Expression (*) evaluates to a parallel vector containing a
function fdi of delivered messages on every process. At
process i, (fdi j) evaluates to None if process j sent no message to process i or
evaluates to Some v if process j sent the value v to
the process i.
The full language would also contain a synchronous conditional
operation:
ifat: (bool par) * int * 'a * 'a -> 'a
such that ifat (v,i,v1,v2)
will evaluate to v1 or v2 depending on the value of v at process i. But Objective Caml is an eager language and
this synchronous conditional operation can not be defined as a
function. That is why the core BSMLlib contains the function: at:bool par -> int -> bool to be used only in the construction:
if (at vec pid) then... else... where (vec:bool par) and
(pid:int). if at expresses communication and
synchronization phases.
Global conditional is necessary of express algorithms like :
Repeat Parallel Iteration Until Max of local errors < epsilon |
Without it, the global control cannot take into account data
computed locally.
For example, one can define get_one such that :
get_one <x0,..., xp-1 > <i0,..., ip-1 >
= <xi0,..., xip-1 >
(* val replicate : 'a -> 'a par *)
let replicate x =
mkpar (fun pid -> x)
(* val apply2 : ('a -> 'b -> 'c) par -> 'a par -> 'b par -> 'c par
let apply2 f x y =
apply (apply f x) y
(* val get_one; 'a par -> int par -> ' a par *)
let get_one datas srcs =
let pids = parfun (fun i->natmod i (bsp_p())) srcs in
let ask = put(parfun (fun i dst->if dst=i then Some() else None) pids)
and replace_by_data =
parfun2 (fun f d dst->match(f dst)with Some() -> Some d|_->None) in
let reply = put(replace_by_data ask datas) in
parfun (fun(Some x)->x) (apply reply pids)
replicate, apply2 and get_one are parts
of the module Bsmlbase.
1.3.2 Remark on nesting
As explained in the introduction, parallel vectors must not be nested.
The programmer is responsible for this absence of nesting. A program
containing e.g. a type int par par will have a unpredictable
behaviour. This kind of nesting is easy to detect. But nesting can be
more difficult to detect, e.g :
let vec1 = mkpar (fun pid -> pid)
and vec2 =
get_one
(replicate 1)
(mkpar (fun pid->if pid=0
then last()
else pid-1)) in
let couple1 = (vec1,1)
and couple2 = (vec2,1) in
mkpar (fun pid -> if pid<(bsp_p())/2
then snd (couple1)
else snd (couple2))
Objective Caml being a strict language, the evaluation of the last
expression would imply the evaluation of vec1 on the first half
of the network and vec2 on the second half of the network. But
a get implies a synchronization barrier and a mkpar implies
no synchronization barrier.
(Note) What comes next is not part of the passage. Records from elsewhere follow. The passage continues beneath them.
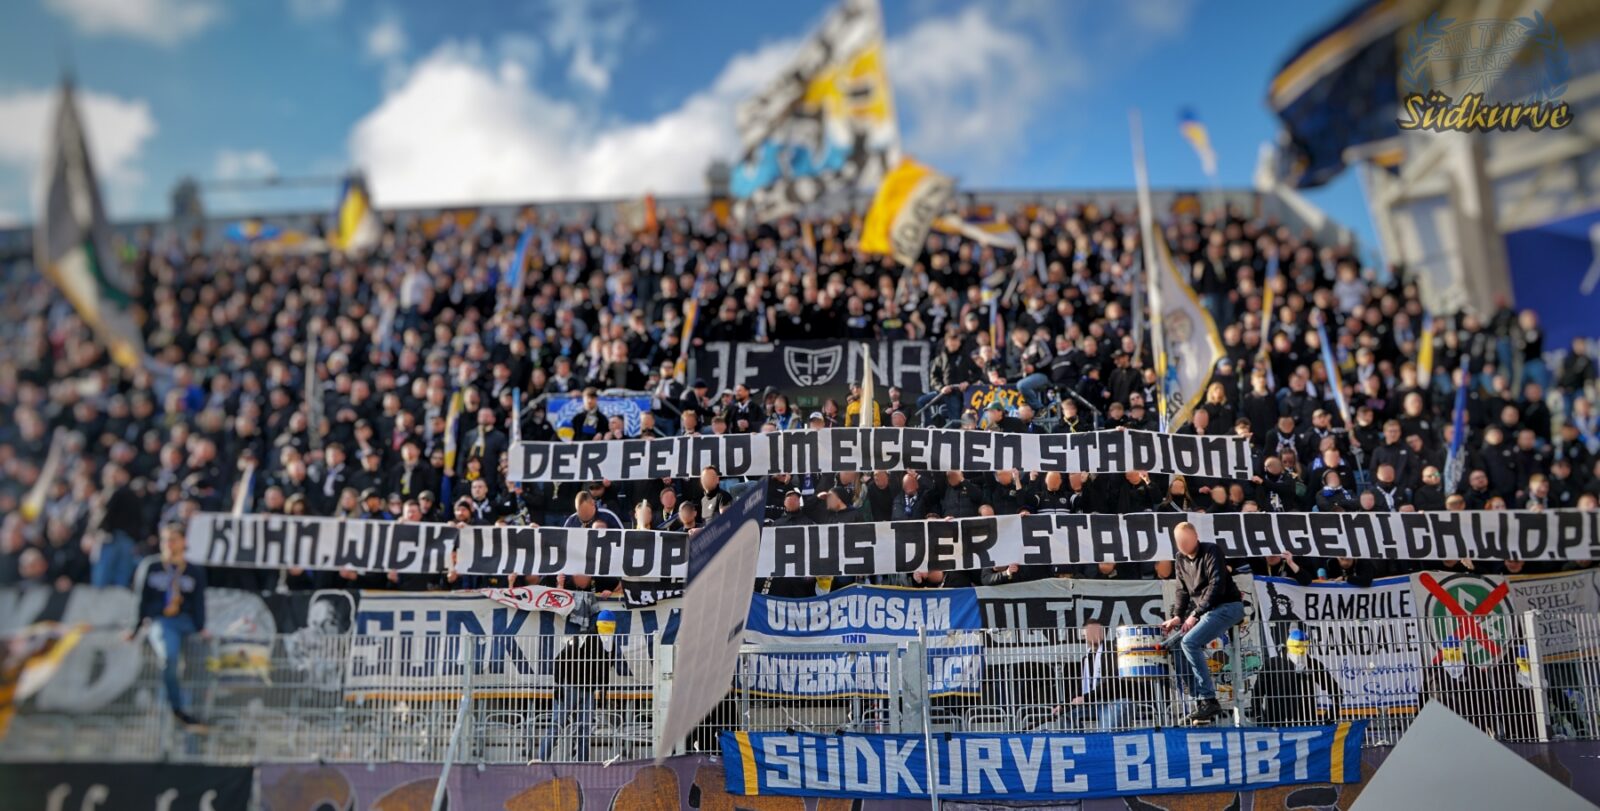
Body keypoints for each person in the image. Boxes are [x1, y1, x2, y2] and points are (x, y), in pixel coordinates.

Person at [1161, 521, 1245, 723]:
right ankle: (1201, 699)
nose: (1182, 544)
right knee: (1174, 646)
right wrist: (1178, 616)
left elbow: (1217, 586)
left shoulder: (1211, 551)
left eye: (1186, 540)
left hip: (1227, 606)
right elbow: (1181, 590)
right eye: (1179, 541)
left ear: (1196, 537)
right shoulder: (1180, 559)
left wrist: (1195, 614)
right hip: (1206, 611)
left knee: (1189, 642)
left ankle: (1208, 699)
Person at [128, 523, 209, 728]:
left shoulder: (193, 571)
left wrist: (201, 627)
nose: (169, 544)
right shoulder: (151, 566)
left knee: (201, 666)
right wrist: (135, 628)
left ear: (184, 542)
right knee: (169, 657)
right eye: (165, 539)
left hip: (186, 622)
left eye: (173, 539)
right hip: (161, 621)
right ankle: (177, 708)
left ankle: (199, 711)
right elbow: (141, 600)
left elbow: (199, 603)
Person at [538, 609, 616, 761]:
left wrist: (602, 693)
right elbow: (560, 660)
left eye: (611, 627)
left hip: (588, 691)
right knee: (557, 726)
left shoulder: (611, 643)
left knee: (584, 730)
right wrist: (559, 685)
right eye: (605, 626)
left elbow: (605, 670)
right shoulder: (582, 638)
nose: (608, 630)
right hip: (569, 688)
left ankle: (582, 763)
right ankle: (541, 760)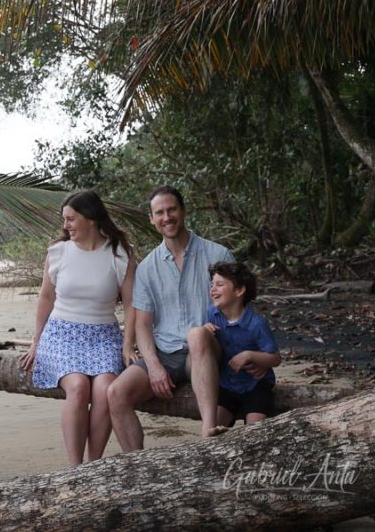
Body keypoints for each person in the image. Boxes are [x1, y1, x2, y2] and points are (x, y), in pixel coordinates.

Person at [107, 185, 234, 451]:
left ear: (183, 210)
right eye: (160, 213)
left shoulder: (218, 255)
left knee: (197, 334)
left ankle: (208, 430)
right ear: (152, 219)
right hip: (166, 351)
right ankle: (136, 463)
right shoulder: (147, 268)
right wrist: (153, 366)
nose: (167, 217)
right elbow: (142, 324)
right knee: (115, 393)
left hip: (209, 347)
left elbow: (236, 310)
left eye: (172, 209)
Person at [20, 190, 137, 466]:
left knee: (105, 388)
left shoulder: (120, 254)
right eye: (64, 219)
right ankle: (75, 466)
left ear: (91, 219)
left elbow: (132, 304)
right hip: (61, 334)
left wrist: (127, 343)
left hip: (104, 335)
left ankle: (93, 463)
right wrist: (36, 341)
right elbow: (46, 297)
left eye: (71, 219)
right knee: (78, 387)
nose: (66, 226)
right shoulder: (59, 252)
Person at [204, 261, 281, 427]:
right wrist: (206, 330)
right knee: (215, 424)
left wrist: (250, 355)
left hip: (256, 385)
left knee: (255, 429)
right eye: (212, 285)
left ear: (239, 290)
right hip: (227, 384)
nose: (213, 289)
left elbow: (275, 358)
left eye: (219, 285)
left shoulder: (256, 324)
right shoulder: (212, 313)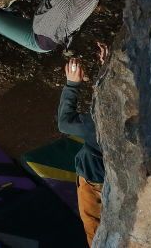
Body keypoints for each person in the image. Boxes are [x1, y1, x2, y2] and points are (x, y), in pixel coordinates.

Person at [58, 55, 106, 246]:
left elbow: (64, 123)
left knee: (93, 229)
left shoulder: (96, 124)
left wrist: (71, 84)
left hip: (95, 180)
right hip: (106, 175)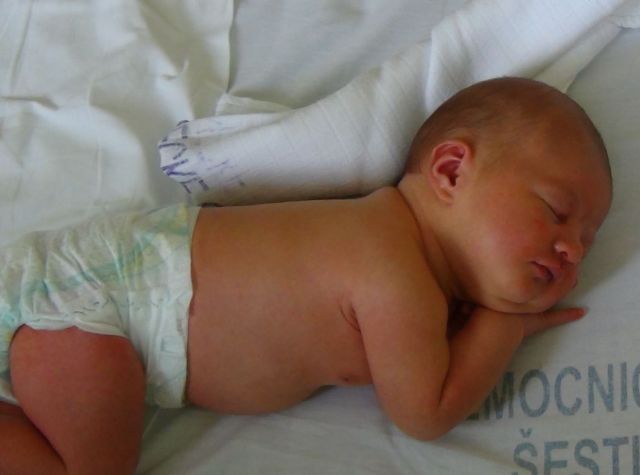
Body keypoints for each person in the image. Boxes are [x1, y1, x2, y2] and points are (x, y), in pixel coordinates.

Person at [0, 77, 612, 474]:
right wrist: (502, 328)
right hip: (100, 301)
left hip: (116, 310)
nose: (571, 252)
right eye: (556, 211)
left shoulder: (397, 256)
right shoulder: (393, 265)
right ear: (451, 171)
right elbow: (426, 412)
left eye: (587, 243)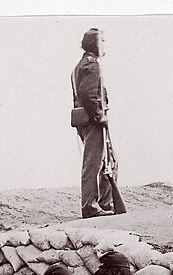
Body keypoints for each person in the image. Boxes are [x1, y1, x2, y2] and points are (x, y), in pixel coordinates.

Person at [72, 28, 113, 219]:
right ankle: (92, 206)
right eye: (102, 40)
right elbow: (88, 95)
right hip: (93, 122)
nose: (104, 44)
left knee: (104, 162)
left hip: (86, 122)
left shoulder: (80, 65)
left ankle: (104, 204)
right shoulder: (92, 64)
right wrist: (99, 116)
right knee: (94, 164)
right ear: (93, 44)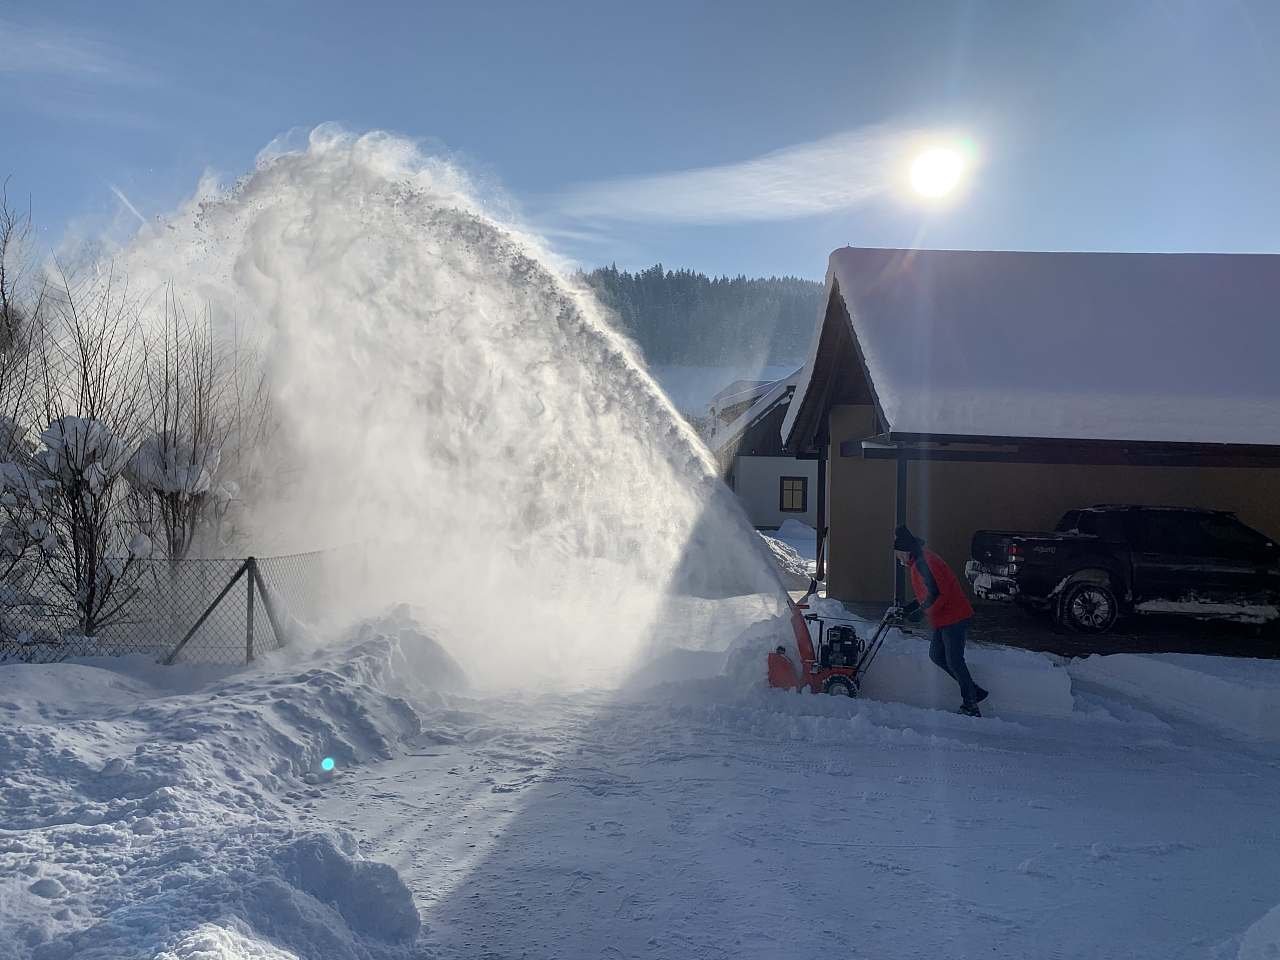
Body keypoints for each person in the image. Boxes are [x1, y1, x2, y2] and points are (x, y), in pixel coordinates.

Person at [892, 525, 989, 716]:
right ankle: (973, 690)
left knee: (954, 660)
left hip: (954, 616)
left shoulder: (923, 563)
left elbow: (938, 593)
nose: (898, 559)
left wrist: (921, 612)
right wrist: (910, 608)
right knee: (937, 655)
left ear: (905, 551)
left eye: (897, 555)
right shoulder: (919, 562)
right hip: (944, 617)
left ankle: (971, 704)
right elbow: (928, 593)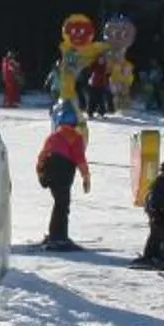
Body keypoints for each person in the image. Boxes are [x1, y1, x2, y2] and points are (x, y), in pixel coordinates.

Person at [37, 101, 91, 251]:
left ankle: (56, 234)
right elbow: (79, 158)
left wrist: (40, 172)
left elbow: (42, 155)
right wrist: (86, 177)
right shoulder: (75, 137)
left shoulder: (53, 136)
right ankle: (58, 237)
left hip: (49, 171)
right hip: (63, 172)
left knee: (59, 203)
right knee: (62, 205)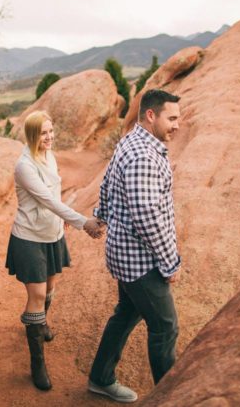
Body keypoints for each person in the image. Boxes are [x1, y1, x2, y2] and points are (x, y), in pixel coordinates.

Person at [87, 89, 182, 403]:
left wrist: (101, 215)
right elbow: (146, 216)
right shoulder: (143, 153)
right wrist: (170, 262)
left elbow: (107, 181)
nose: (177, 125)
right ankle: (167, 399)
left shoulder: (131, 140)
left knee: (126, 313)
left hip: (125, 257)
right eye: (172, 118)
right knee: (165, 327)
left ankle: (101, 378)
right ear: (151, 116)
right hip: (141, 263)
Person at [5, 110, 104, 391]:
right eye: (43, 133)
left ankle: (42, 322)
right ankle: (38, 363)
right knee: (36, 294)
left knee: (50, 288)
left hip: (53, 233)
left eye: (50, 132)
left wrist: (62, 221)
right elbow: (47, 199)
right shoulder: (25, 166)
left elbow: (55, 195)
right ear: (32, 135)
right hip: (29, 237)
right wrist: (82, 221)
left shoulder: (49, 155)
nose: (48, 137)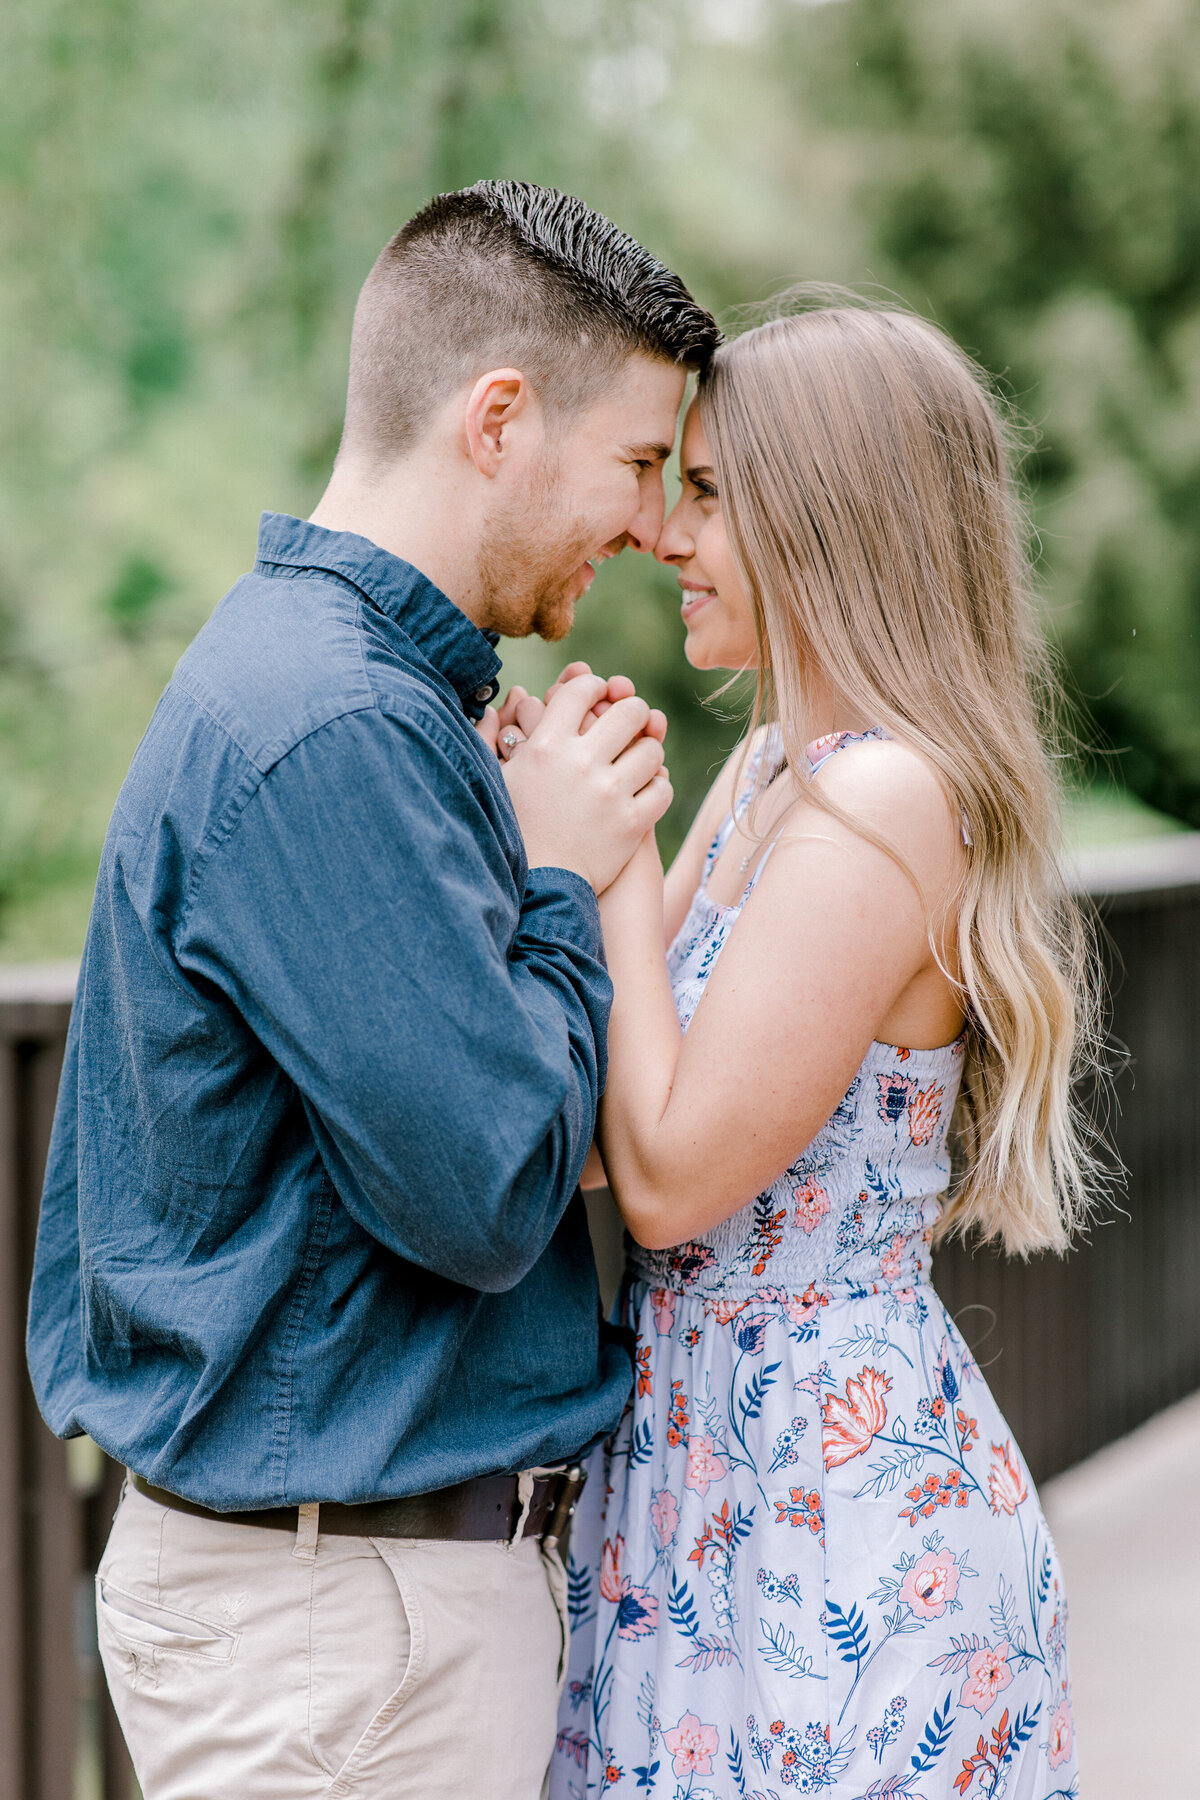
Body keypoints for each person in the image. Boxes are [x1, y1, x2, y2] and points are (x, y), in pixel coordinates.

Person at [25, 180, 719, 1800]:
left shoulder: (364, 697)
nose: (651, 525)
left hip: (350, 1608)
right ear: (497, 418)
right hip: (336, 1632)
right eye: (633, 464)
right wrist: (552, 878)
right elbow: (481, 1190)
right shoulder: (334, 724)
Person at [547, 299, 1091, 1798]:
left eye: (711, 494)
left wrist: (606, 860)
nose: (668, 533)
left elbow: (664, 1186)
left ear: (826, 520)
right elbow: (609, 1132)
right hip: (696, 1480)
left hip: (837, 1519)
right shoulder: (775, 773)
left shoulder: (885, 805)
So this will lead to mismatched barriers
and the bevahiour of the program will be unpredictable.
In order to avoid such problems, is is sufficient that every
subexpression of a sequential expression (i.e. with no par type)
is also sequential. The only exception is at whose type is bool par -> int -> bool. But at must only be used in a if then else expression and the two branches of the conditional
must be non-sequential expressions.
We have now a polymorphic type system which ensures the absence of
such nesting [12, 11]. This type system will be
included in a full implementation of the BSMLlight language.